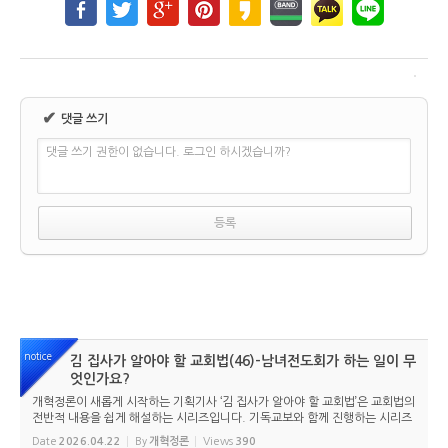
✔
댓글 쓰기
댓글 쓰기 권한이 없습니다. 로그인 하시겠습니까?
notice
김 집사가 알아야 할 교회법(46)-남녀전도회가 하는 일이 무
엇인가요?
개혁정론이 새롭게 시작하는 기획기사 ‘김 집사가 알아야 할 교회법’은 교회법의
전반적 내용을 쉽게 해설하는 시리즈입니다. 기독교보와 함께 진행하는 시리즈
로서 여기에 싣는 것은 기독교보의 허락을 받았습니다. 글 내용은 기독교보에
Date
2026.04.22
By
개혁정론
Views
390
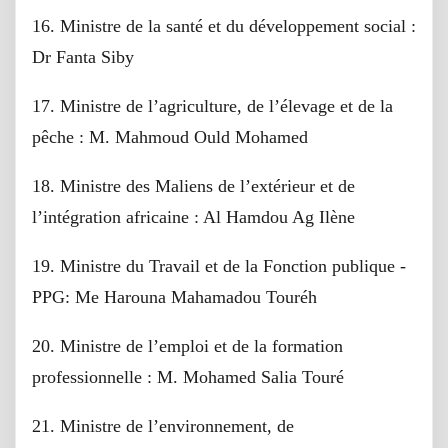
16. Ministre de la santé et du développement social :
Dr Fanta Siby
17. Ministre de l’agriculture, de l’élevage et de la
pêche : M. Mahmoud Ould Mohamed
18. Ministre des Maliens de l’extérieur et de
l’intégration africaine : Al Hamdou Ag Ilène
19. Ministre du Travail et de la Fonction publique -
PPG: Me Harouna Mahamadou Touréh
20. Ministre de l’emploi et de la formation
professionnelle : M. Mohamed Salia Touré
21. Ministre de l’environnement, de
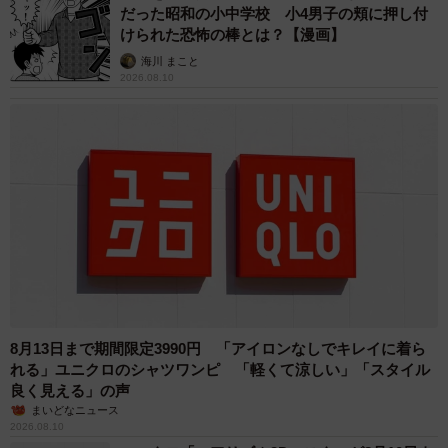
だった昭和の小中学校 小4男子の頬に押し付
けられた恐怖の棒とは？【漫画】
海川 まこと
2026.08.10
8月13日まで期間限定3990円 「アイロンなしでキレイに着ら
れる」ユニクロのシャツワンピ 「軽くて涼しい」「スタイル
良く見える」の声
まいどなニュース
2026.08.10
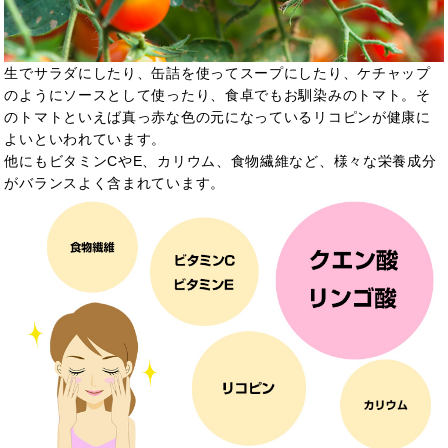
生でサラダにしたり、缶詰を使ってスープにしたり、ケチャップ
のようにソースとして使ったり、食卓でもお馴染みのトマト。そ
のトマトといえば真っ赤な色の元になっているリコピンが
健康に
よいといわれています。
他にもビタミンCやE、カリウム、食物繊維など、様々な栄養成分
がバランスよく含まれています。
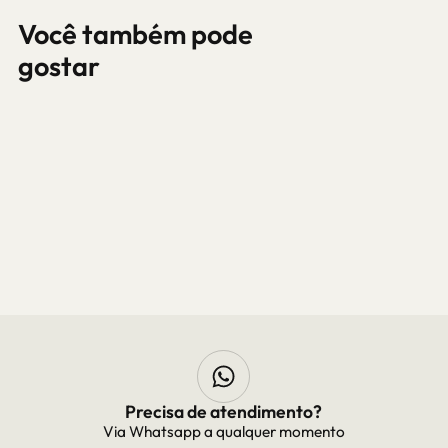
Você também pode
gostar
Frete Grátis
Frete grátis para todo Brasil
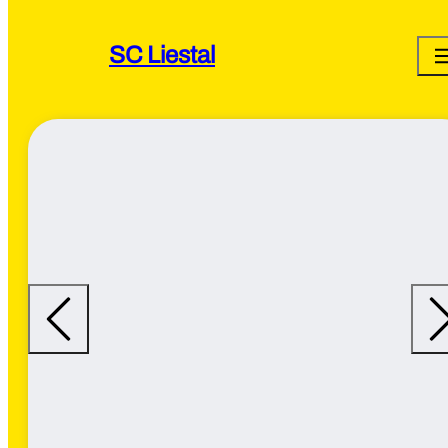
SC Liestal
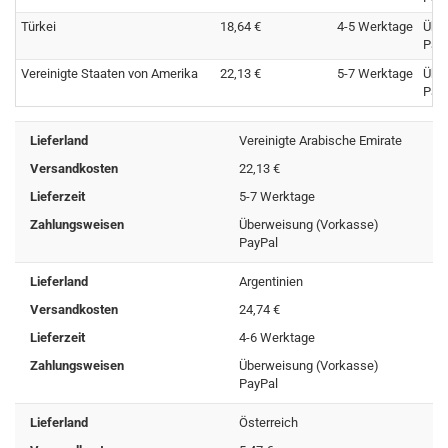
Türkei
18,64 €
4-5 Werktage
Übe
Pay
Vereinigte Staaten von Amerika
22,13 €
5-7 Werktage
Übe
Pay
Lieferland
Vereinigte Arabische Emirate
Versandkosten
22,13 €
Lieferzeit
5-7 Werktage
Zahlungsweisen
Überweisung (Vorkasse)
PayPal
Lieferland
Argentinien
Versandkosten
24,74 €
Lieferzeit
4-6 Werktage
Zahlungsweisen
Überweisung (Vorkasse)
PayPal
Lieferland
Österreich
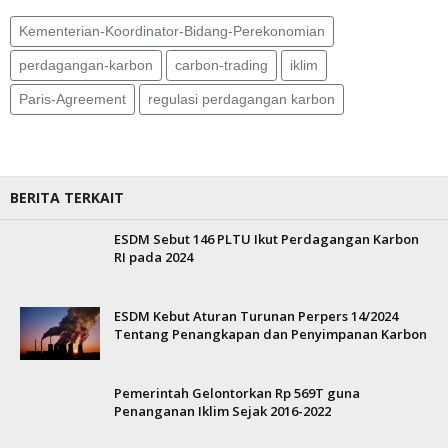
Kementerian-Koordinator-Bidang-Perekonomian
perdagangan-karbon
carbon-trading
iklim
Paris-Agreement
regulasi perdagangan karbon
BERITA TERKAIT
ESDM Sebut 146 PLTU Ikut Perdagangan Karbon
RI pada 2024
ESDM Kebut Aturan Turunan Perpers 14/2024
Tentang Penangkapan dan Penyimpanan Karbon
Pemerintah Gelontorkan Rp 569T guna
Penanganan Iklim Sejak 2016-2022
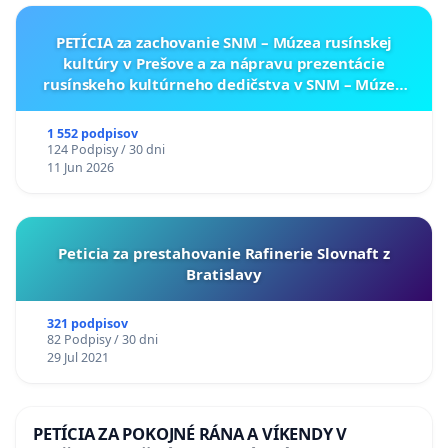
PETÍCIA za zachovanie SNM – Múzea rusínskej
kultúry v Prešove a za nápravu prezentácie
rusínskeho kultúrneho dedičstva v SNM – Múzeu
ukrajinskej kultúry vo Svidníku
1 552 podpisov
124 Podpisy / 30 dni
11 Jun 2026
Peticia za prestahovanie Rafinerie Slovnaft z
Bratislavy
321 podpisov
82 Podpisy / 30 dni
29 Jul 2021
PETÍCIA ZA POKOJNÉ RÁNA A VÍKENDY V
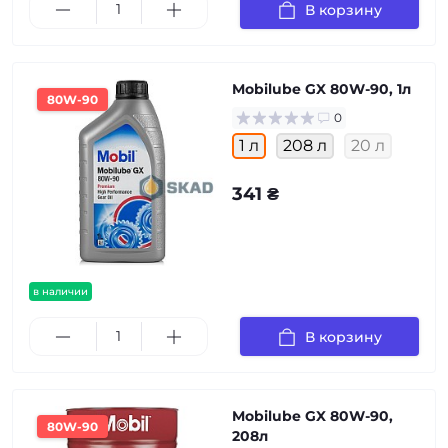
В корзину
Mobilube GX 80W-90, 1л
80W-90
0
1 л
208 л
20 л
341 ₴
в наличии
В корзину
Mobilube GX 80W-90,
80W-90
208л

========

Your assignment: Copy out every line in the records that contains the string "Mohamed". Matches must have the same uppercase and lowercase letters.

Exercise result:
pêche : M. Mahmoud Ould Mohamed
professionnelle : M. Mohamed Salia Touré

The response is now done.